On judicial activism, and whether the courts should take an active role in policy creation:

“I do not agree with this view. I think it is a great deal better for the elected branches to take the lead in creating a more just society than for courts to do so.”

On what she would do if she disagrees with the president of attorney general on what position to take on a case:

” If I am confirmed and I disagree with the President on the position to take in a case for which the Solicitor General’s office is responsible, I would do my best to persuade him of the correctness of the office’s views or the appropriateness of deferring to the office. (I believe that if the disagreement were with the Attorney General, a natural step would be to appeal to the President.) If the disagreement were to continue, I would consider the nature of the case, the nature of the disagreement, and the full range of ways to deal with the disagreement. I should clarify here that the critical question is not what would happen if I “personally” disagree with the President, because my personal views would be irrelevant; the critical question is what would happen if the President and I were to disagree on the position that will advance the long-term interests of the United States, which is the Solicitor General’s client.
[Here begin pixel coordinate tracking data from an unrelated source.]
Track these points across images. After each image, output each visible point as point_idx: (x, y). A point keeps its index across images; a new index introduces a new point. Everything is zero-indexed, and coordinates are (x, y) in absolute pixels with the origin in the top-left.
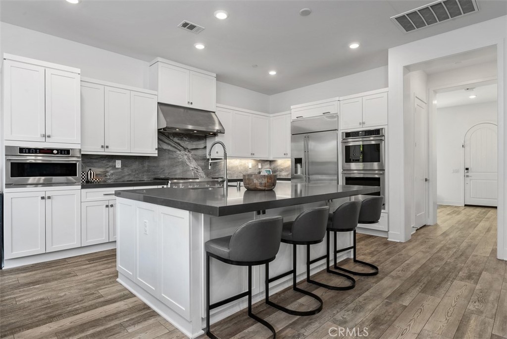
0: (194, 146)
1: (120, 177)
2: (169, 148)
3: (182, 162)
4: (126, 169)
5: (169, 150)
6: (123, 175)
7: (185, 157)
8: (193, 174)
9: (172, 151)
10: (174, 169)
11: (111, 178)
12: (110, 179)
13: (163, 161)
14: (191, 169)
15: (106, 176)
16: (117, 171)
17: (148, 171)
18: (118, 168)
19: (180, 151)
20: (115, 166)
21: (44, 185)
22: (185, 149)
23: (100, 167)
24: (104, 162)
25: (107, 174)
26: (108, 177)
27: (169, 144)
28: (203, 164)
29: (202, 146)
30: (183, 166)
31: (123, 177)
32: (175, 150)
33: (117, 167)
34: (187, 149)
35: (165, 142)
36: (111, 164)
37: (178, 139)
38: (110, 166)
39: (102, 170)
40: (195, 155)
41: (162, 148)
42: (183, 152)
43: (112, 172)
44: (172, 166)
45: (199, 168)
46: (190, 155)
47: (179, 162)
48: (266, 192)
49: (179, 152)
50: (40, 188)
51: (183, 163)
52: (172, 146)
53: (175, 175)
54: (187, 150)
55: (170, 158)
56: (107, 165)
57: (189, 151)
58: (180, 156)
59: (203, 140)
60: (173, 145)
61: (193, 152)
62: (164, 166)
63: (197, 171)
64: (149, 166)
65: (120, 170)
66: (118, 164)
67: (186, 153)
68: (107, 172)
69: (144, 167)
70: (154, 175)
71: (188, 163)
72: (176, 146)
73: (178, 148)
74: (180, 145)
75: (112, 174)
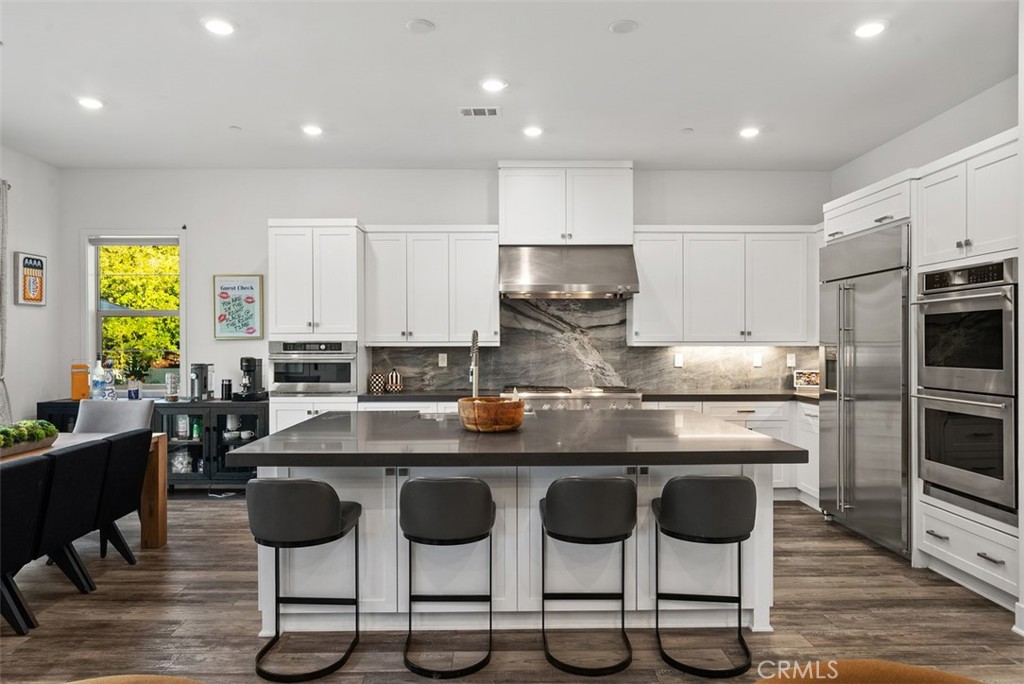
0: (596, 320)
1: (445, 382)
2: (539, 327)
3: (567, 353)
4: (456, 370)
5: (538, 332)
6: (451, 378)
7: (575, 344)
8: (592, 379)
9: (545, 334)
10: (548, 370)
11: (431, 384)
12: (429, 385)
13: (525, 353)
14: (588, 368)
15: (423, 380)
16: (441, 372)
17: (496, 373)
18: (442, 368)
19: (562, 332)
20: (437, 364)
21: (306, 393)
22: (573, 328)
23: (414, 365)
24: (420, 357)
25: (425, 377)
26: (427, 382)
27: (538, 320)
28: (618, 358)
29: (616, 319)
30: (568, 363)
31: (451, 383)
32: (551, 330)
33: (440, 365)
34: (579, 327)
35: (530, 317)
36: (430, 360)
37: (559, 310)
38: (430, 364)
39: (416, 370)
40: (599, 340)
41: (524, 329)
42: (569, 334)
43: (432, 373)
44: (545, 362)
45: (608, 366)
46: (586, 340)
47: (559, 355)
48: (481, 436)
49: (559, 335)
50: (300, 399)
51: (569, 357)
52: (544, 323)
53: (551, 380)
54: (578, 330)
55: (539, 348)
56: (425, 362)
57: (582, 332)
58: (563, 342)
59: (618, 306)
60: (547, 321)
61: (592, 334)
62: (528, 362)
63: (603, 374)
64: (496, 362)
65: (445, 371)
66: (443, 360)
67: (576, 335)
68: (425, 374)
69: (488, 364)
70: (508, 379)
71: (581, 357)
72: (553, 323)
73: (559, 326)
74: (561, 319)
75: (433, 377)
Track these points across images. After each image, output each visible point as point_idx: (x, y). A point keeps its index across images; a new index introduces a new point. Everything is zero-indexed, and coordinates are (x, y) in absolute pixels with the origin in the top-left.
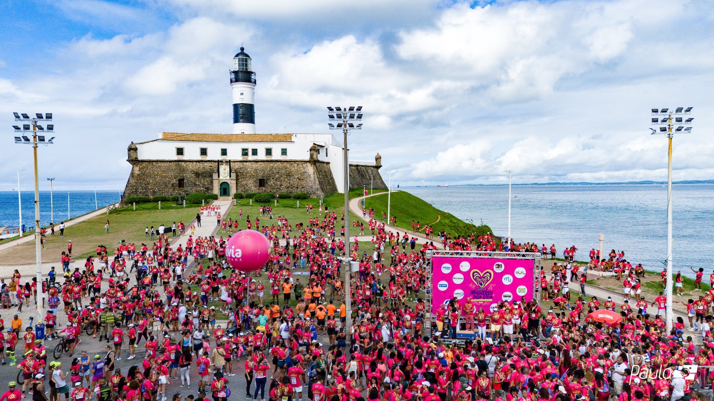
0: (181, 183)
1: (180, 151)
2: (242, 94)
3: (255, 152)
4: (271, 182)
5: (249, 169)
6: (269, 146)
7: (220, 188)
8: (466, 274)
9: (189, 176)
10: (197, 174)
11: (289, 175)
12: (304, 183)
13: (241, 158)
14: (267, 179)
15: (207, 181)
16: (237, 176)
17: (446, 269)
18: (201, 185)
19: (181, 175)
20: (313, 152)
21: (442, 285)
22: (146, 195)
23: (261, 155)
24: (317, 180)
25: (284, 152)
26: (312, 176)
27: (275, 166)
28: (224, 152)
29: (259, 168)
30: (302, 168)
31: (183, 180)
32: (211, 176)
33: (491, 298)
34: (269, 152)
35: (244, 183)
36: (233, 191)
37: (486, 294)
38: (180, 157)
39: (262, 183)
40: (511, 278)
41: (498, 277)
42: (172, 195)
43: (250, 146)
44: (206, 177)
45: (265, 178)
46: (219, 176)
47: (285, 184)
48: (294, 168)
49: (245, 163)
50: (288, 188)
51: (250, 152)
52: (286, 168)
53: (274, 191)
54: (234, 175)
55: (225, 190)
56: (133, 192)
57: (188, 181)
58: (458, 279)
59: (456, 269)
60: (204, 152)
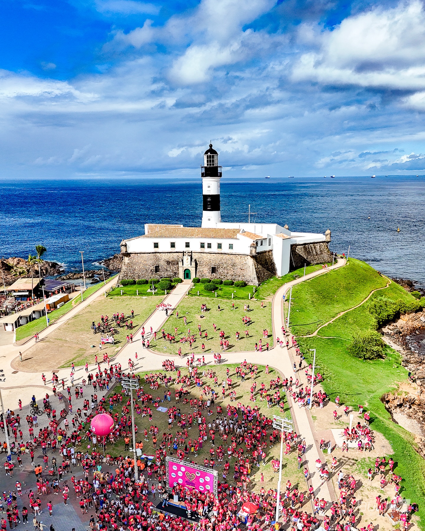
0: (157, 269)
1: (156, 245)
2: (209, 187)
3: (209, 246)
4: (220, 270)
5: (205, 259)
6: (220, 241)
7: (184, 273)
8: (184, 473)
9: (162, 264)
10: (168, 263)
11: (234, 265)
12: (244, 273)
13: (199, 250)
14: (218, 268)
15: (175, 268)
16: (196, 264)
17: (175, 468)
18: (171, 271)
19: (157, 263)
20: (252, 248)
21: (173, 475)
22: (134, 278)
23: (214, 249)
24: (255, 270)
25: (231, 246)
26: (251, 267)
27: (224, 257)
28: (187, 245)
29: (212, 258)
30: (244, 260)
31: (158, 267)
32: (178, 264)
33: (194, 486)
34: (220, 246)
35: (201, 269)
36: (193, 276)
37: (192, 484)
38: (156, 250)
39: (214, 270)
40: (203, 480)
41: (198, 478)
42: (151, 278)
43: (206, 241)
44: (174, 264)
45: (216, 267)
46: (183, 265)
47: (231, 273)
48: (237, 260)
49: (202, 254)
50: (232, 275)
51: (206, 246)
52: (232, 260)
53: (222, 277)
54: (193, 264)
55: (187, 275)
56: (125, 276)
57: (162, 267)
58: (180, 474)
59: (179, 469)
60: (173, 245)
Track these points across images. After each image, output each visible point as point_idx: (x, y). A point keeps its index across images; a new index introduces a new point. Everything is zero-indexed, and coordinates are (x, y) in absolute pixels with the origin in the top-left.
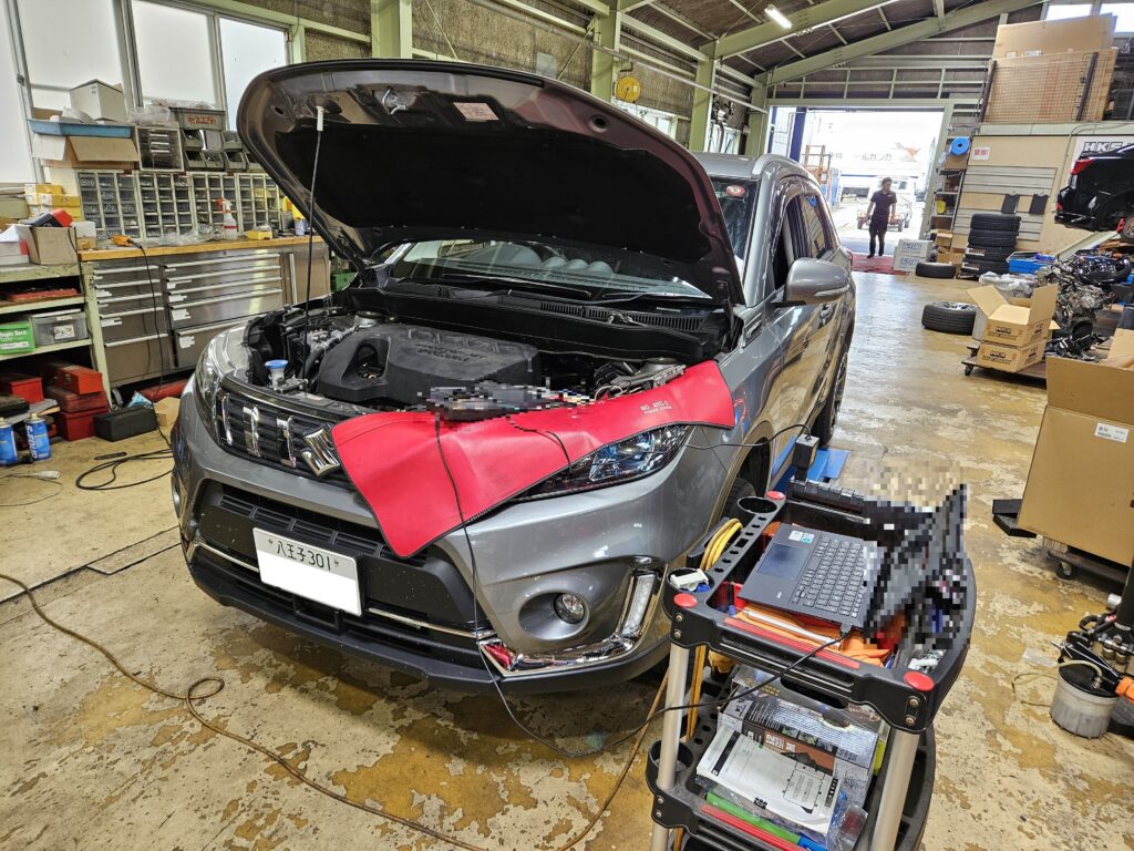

That is the only basis on which I would act as Solicitor General, and so that is the only ground on which disagreement between myself and the President might present itself. If I believe this disagreement goes to a highly material matter – a matter, for example, that would involve me in failing to fulfill my essential obligations to the Court or Congress – I would have to resign my office. Needless to say, I do not foresee any significant likelihood that this will happen. But I believe the Solicitor General needs to be able to walk away from the job when her assessment of her role and the obligations attendant on that role differs significantly from those of the President.”